“Asocio para bien o para mal mi matrimonio con la muerte de mi padre, en el tiempo”. Esta frase desata el monólogo del personaje sin nombre que nos habla de su primer amor. Así podría decir que, asocio para bien o para mal mi fascinación por la obra de Beckett con esta pieza: Aquella única vez en que vi a Luis Miguel Climent del Teatro Fronterizo, interpretarla. Había una cuerda que sostenía una campana y un cartelito que rezaba: “para que actúe tire de la cuerda”. El actor permanecía impasible mirando dentro de su sombrero bombín -el clásico sombrero de Vladimir y Estragón, los personajes de Esperando a Godot-, una suerte de clochart al lado de un cúmulo de basura, desperdicios. Esto era todo. El actor solo frente al mundo, frente a sus recuerdos, frente al público. Sólo había de esperarse a que alguien del público se impacientara y halara de la cuerda para dar paso a la acción. Cada tanto el actor paraba en su gesto de mirar el sombrero y de nuevo esperaba que alguno tirara de la cuerda e hiciera sonar la campanilla, para reiniciar la andanza por los vericuetos de su memoria. Añoré que alguien del medio se atreviera a llevarlo a escena.

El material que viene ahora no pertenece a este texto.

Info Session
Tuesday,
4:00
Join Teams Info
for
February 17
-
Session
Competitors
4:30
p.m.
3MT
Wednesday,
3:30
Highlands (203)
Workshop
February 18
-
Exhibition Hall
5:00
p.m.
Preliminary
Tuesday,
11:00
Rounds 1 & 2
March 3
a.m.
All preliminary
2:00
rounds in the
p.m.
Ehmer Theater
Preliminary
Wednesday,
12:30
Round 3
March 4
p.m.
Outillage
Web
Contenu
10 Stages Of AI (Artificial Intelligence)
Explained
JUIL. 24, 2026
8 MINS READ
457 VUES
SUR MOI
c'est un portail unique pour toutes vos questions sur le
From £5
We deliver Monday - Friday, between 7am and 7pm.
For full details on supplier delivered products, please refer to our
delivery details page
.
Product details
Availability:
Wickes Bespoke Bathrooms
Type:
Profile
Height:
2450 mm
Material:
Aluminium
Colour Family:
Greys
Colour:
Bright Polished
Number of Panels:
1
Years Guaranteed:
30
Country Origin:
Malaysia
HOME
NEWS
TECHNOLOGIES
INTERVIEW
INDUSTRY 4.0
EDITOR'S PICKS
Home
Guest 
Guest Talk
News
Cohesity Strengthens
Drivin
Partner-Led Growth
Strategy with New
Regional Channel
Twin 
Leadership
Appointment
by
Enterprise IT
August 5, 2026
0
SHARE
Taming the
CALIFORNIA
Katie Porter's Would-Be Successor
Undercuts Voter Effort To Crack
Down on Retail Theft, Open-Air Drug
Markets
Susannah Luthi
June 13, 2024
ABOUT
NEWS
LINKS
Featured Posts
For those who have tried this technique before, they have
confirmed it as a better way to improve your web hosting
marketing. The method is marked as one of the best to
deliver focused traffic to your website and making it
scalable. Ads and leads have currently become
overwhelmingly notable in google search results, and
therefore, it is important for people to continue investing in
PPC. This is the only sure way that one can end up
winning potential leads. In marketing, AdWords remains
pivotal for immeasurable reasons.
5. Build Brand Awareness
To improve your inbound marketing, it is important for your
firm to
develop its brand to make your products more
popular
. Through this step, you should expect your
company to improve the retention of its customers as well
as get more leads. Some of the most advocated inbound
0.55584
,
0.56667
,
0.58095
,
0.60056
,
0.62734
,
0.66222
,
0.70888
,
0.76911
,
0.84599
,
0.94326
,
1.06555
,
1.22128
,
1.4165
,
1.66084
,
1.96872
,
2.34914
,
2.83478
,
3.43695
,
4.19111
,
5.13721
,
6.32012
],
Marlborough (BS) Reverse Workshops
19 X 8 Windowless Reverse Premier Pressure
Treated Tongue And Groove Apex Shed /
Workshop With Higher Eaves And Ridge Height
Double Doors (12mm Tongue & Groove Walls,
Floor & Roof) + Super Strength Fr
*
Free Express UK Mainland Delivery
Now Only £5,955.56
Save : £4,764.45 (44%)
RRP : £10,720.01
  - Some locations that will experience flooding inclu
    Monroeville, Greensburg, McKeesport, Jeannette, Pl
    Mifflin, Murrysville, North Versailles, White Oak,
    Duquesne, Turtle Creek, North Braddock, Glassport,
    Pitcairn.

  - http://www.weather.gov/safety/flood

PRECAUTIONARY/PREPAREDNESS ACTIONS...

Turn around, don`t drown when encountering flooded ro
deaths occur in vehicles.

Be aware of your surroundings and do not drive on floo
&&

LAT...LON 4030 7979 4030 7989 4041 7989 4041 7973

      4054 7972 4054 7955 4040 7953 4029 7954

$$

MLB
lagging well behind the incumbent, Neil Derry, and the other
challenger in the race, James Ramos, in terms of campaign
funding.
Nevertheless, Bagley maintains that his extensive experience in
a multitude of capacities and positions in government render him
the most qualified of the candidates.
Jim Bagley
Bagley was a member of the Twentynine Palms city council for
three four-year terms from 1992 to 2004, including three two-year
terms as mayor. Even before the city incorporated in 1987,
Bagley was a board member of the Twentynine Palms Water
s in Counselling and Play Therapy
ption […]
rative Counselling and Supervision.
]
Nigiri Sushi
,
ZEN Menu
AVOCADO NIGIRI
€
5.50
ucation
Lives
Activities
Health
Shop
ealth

Hará cosa de dos años que Joe Broderick se arriesgó a hacerlo. En su puesta en voz, Joe despoja la escena de estos elementos. Ahora sí de veras el actor solo frente al mundo, frente a sus recuerdos, frente al público, quién es su interlocutor y le hace cómplice de sus vivencias. De forma natural, el recuerdo de la muerte de su padre le permite descorrer los velos que encubren su relación amorosa, metáfora literal de la muerte del amor, de cómo éste (in)surge casi de golpe, súbito, en el primer arrobamiento de las miradas. Luego al lanzar el dardo en el cementerio, entre tumbas y epitafios, casi con la periodicidad de la rutina, la pareja de marginales se va acercando, se va acechando, juntos se van matando el uno al otro lentamente, como en el poema de Jaime Sabines.
Del ejercicio del actor, sin afeites ni trampas, sin entramado escenográfico, sin otro diferente del público a quien participar de su comunión, casi de forma coloquial se va tejiendo esta amarga crónica de pobres amantes, el relato de aquel primer amor que deja su impronta para siempre y traza su sino solitario. El tono de la voz, la tesitura cantarina de su acento extranjero (australiano-irlandés) matizado con cadencia de viejo oferente de la palabra poética (heredero de Seamus Heaney, el Nobel de literatura), le sirven a este actor que frisa los ochenta, para acercarse a una interpretación fresca, al natural, con la fina ironía de quien se asume en su propia condición, sin imposturas.
El actor, persona y personaje haciéndose en escena, haciéndose en acto. Desnudando su alma, su yo interior, vaciado de egos y de vanidad, alcanza lo sublime, su dolor, la condición humana con sus pequeñas mezquindades cotidianas, fiel espejo que nos enrostra y devela lo que ocultar queremos, nuestra incapacidad para el amor.
Este anhelado reencuentro con Primer Amor, en la sala del Pequeño Teatro, nos deja de nuevo el amargor de aquel beso del adiós, lacera igual que el abrazo de la partida. Piel y corazón ha dejado este hombre en las tablas. Quien lo dirige, Manuel Orjuela, sabe decantar su voz interior, para bruñir el diamante lumínico de su yo más íntimo.